Return all entries word for word, but drop any images.
┌──
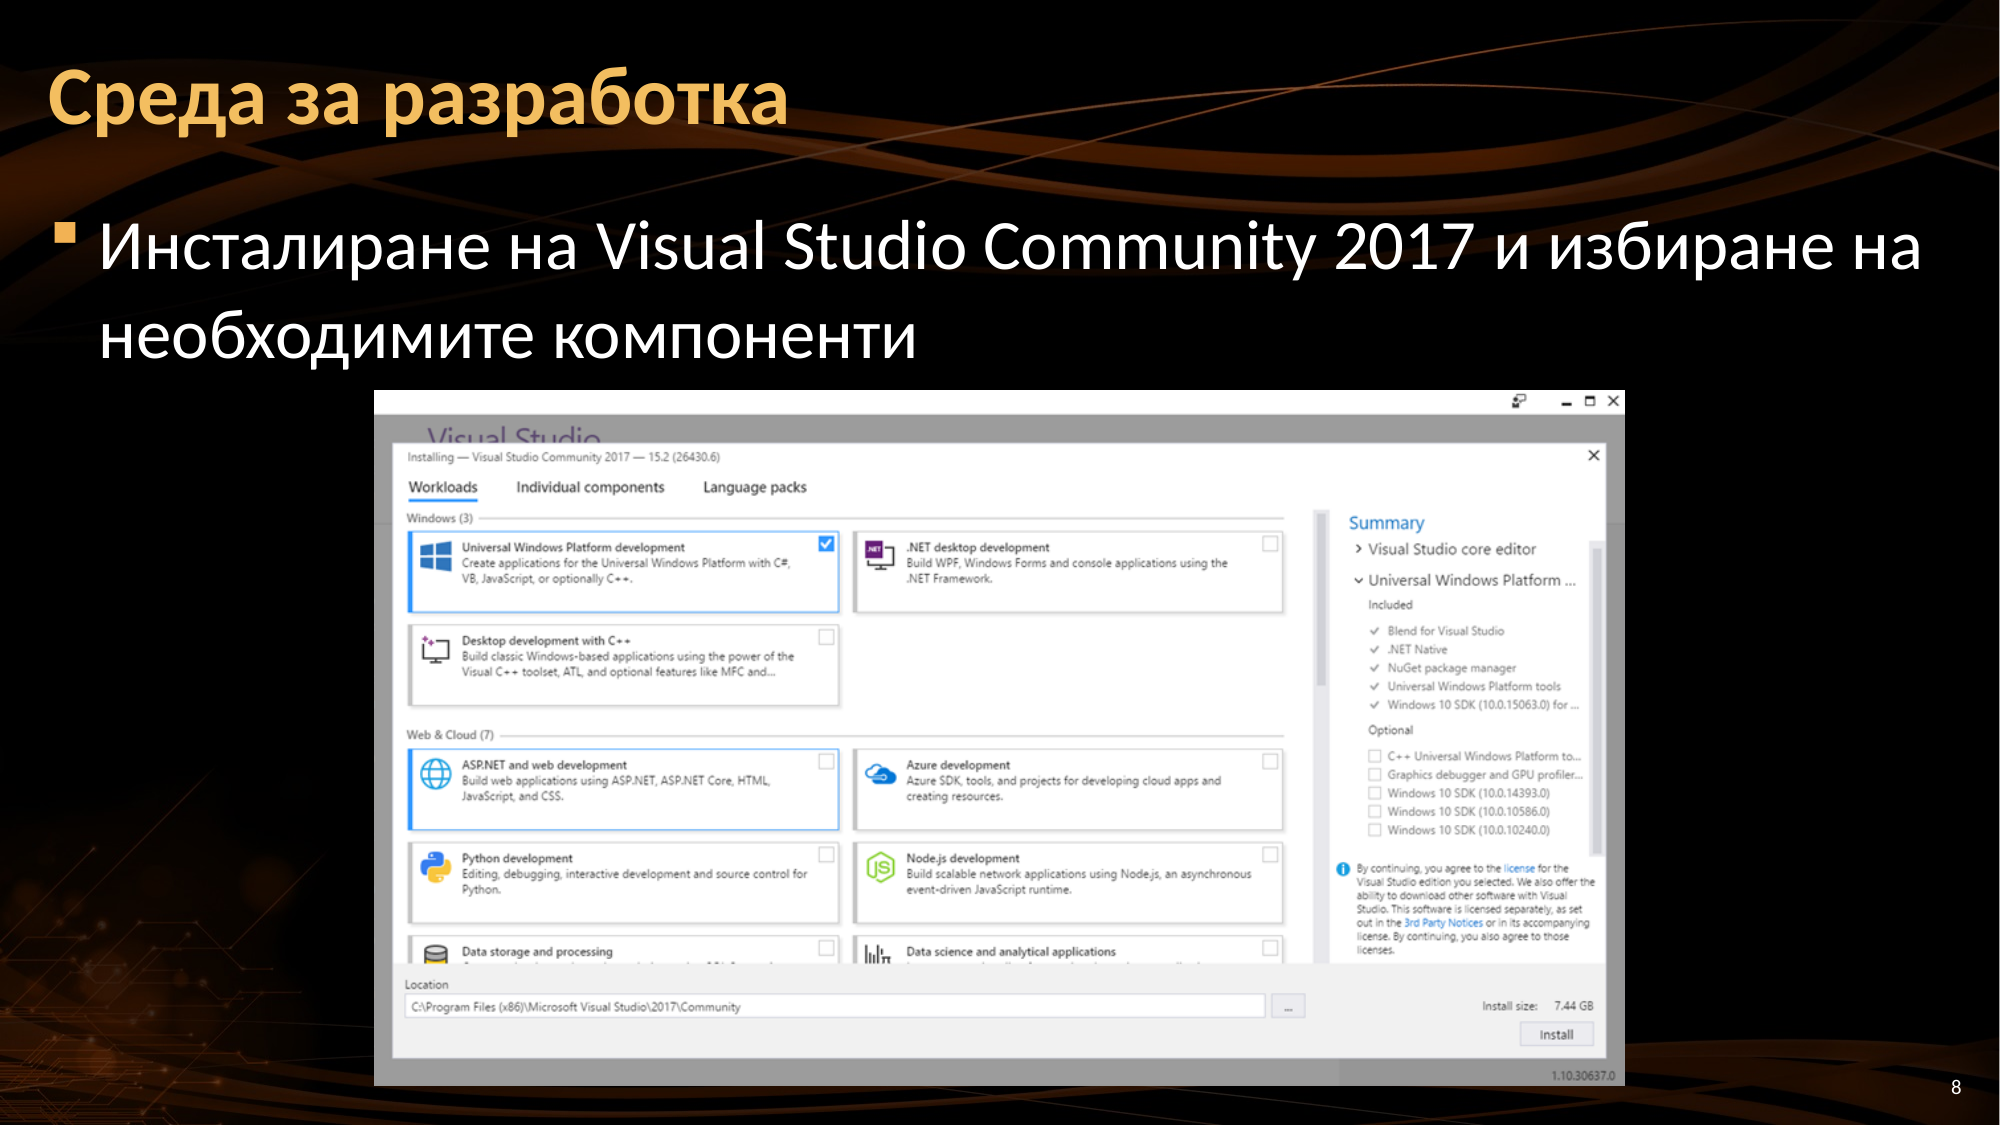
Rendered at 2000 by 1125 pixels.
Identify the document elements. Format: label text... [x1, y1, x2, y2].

picture [0, 0, 2000, 1125]
list Инсталиране на Visual Studio Community 2017 и избиране на необходимите компоненти [31, 189, 1968, 1103]
slide_number 8 [1897, 1070, 1968, 1103]
title Среда за разработка [30, 6, 1968, 189]
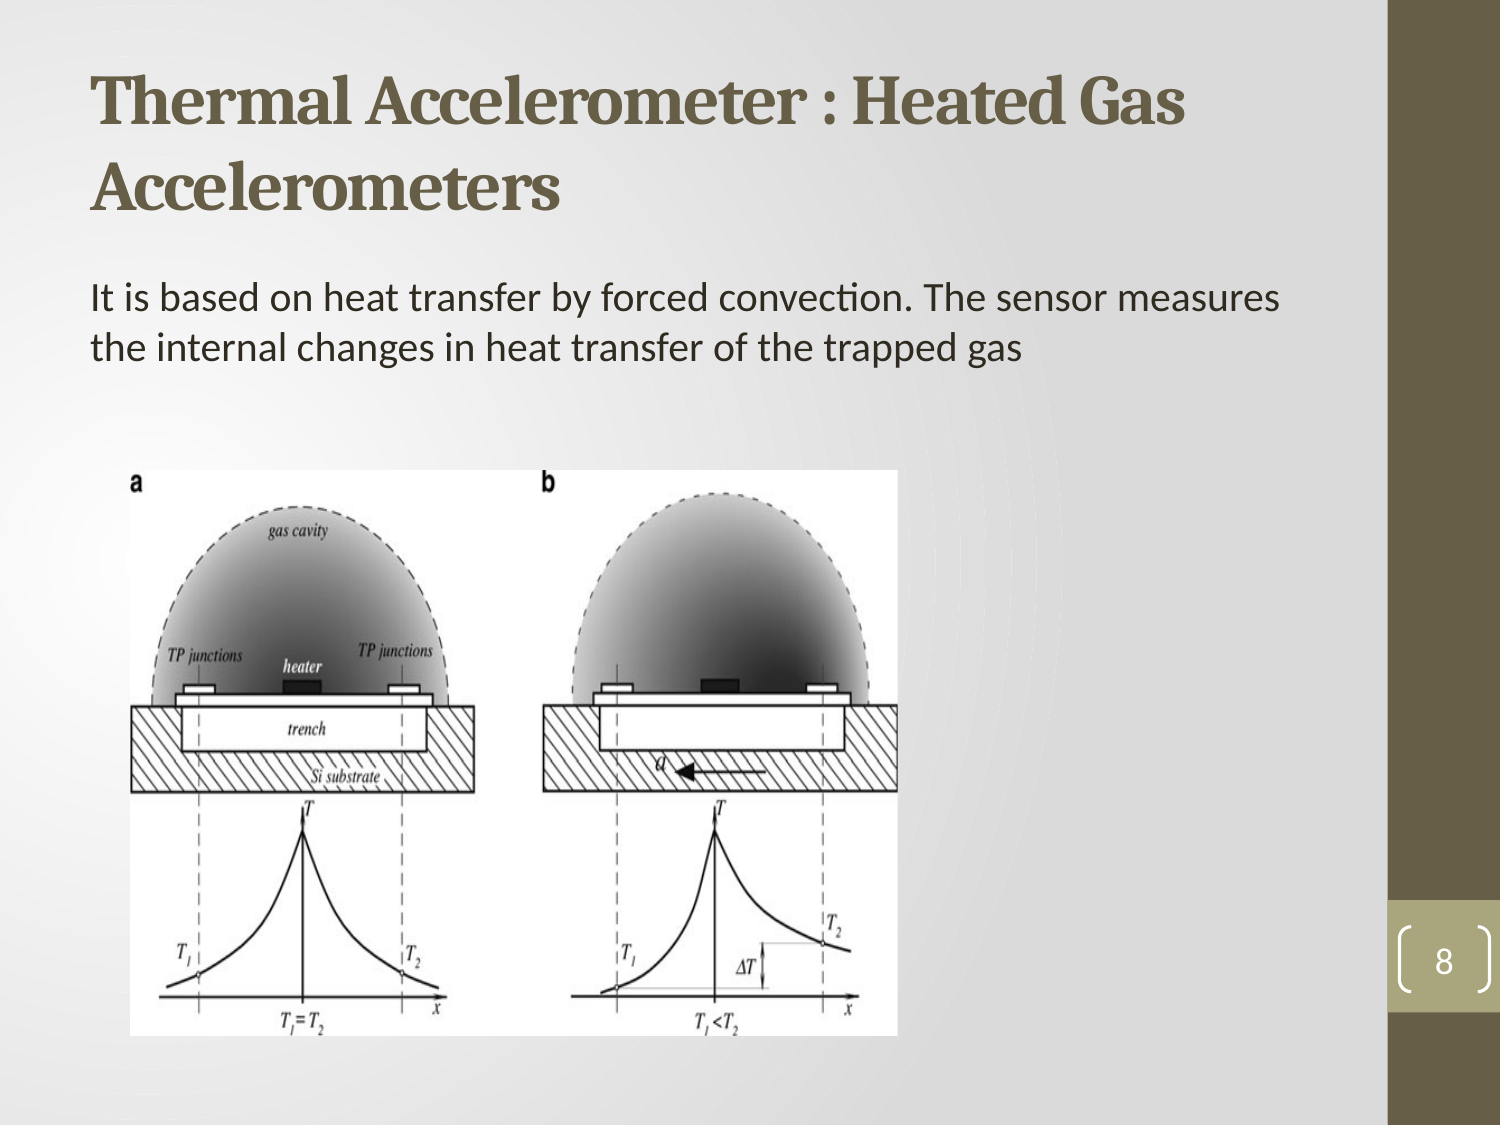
└──
Your response ::
Rendered at 2000 by 1125 pixels.
Identify the document elements. Format: label text... [x1, y1, x2, y2].

picture [0, 0, 2000, 1125]
list Инсталиране на Visual Studio Community 2017 и избиране на необходимите компоненти [31, 189, 1968, 1103]
slide_number 8 [1897, 1070, 1968, 1103]
title Среда за разработка [30, 6, 1968, 189]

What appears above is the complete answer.